Wiki structure and presentation 1/1
Is your wiki page clear and easy to follow, with consistent formatting?
YES
Do you effectively use tables, figures and subheadings to communicate your work?
Yes
NH3 0.5/1
Have you completed the calculation and given a link to the file?
YES
Have you included summary and item tables in your wiki?
YES
Have you included a 3d jmol file or an image of the finished structure?
YES
Have you included the bond lengths and angles asked for?
YES
Have you included the “display vibrations” table?
YES
Have you added a table to your wiki listing the wavenumber and intensity of each vibration?
YES
Did you do the optional extra of adding images of the vibrations?
YES
Have you included answers to the questions about vibrations and charges in the lab script?
YES - however instead of 4 bands only 2 bands are observed in the experimental spectrum of ammonia because the stretching vibrations are of very low intensity
N2 and H2 0/0.5
Have you completed the calculations and included all relevant information? (summary, item table, structural information, jmol image, vibrations and charges)
YES, you could have explained that the charges are 0 as the electronegativities are equal.
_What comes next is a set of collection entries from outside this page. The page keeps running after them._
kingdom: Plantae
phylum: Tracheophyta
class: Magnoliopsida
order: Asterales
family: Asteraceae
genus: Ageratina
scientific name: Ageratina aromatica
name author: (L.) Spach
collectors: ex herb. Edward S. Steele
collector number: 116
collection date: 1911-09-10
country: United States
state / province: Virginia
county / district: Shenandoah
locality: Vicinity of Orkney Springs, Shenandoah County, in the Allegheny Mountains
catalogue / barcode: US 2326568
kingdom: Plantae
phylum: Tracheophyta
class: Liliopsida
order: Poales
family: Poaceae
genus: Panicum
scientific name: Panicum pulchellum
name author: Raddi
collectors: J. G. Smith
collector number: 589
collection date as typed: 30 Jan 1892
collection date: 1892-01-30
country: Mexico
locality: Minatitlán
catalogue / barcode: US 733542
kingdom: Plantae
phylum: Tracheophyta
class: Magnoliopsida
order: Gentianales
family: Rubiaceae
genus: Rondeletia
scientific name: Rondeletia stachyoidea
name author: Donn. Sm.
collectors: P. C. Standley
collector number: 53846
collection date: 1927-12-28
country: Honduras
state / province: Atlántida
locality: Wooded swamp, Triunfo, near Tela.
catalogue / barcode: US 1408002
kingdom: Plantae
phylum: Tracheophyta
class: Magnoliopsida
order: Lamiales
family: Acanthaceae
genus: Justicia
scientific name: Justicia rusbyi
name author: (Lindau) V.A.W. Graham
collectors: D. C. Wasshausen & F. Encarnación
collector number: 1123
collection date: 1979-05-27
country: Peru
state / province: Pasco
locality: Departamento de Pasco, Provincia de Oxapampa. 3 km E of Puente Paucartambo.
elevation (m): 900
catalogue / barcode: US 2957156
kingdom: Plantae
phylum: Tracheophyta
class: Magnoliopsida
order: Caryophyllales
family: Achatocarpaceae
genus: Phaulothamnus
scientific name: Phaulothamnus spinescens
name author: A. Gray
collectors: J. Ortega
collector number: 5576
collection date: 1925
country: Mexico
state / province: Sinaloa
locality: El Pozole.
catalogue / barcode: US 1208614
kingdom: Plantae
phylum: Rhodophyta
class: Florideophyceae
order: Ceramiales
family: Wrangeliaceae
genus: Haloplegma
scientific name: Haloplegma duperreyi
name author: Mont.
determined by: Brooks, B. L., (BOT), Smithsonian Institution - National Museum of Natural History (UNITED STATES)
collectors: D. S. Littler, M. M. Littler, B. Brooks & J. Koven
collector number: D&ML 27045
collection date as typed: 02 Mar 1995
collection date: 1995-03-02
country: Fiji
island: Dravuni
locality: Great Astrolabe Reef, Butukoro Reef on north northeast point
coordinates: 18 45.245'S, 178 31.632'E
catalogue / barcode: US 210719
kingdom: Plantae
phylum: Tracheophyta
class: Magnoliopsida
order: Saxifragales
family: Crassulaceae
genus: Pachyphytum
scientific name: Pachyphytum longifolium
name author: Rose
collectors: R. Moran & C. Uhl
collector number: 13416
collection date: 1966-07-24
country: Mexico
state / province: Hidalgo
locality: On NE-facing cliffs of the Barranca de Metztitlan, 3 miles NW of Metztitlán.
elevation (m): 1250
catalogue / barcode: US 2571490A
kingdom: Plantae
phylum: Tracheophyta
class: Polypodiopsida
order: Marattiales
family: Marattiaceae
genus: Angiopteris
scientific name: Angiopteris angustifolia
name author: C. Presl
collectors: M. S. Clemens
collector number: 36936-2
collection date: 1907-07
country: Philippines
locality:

You stated bond angles for H2 and N2. To determine a bond angle a minimum of 3 atoms is needed.
Crystal structure comparison 0/0.5
Have you included a link to a structure from the CCDC that includes a coordinated N2 or H2 molecule?
NO
Have you compared your optimised bond distance to the crystal structure bond distance?
NO
Haber-Bosch reaction energy calculation 0.5/1
Have you correctly calculated the energies asked for? ΔE=2*E(NH3)-[E(N2)+3*E(H2)]
NO - You used the right energies for the ducts and products. However the final result Is wrong.
Have you reported your answers to the correct number of decimal places?
YES
Do your energies have the correct +/- sign?
NO
Have you answered the question, Identify which is more stable the gaseous reactants or the ammonia product?
YES - even though you calculated the wrong number, you concluded a proper statement from this value.
Your choice of small molecule 4/5
Have you completed the calculation and included all relevant information?
YES
Have you added information about MOs and charges on atoms?
You have done a good job of presenting this information, well done! You have stated a bond angle for a diatomic molecule, therefore the amount of achievable marks is lowered to 4.5. You could have explained the charges using an electronegativity argument. The MO in fig 3 is not a bonding one. You concluded the right way that there is no overlap. Therefore it is a non-bonding MO.
Independence 0/1
If you have finished everything else and have spare time in the lab you could: Check one of your results against the literature, or Do an extra calculation on another small molecule, or Do some deeper analysis on your results so far
NO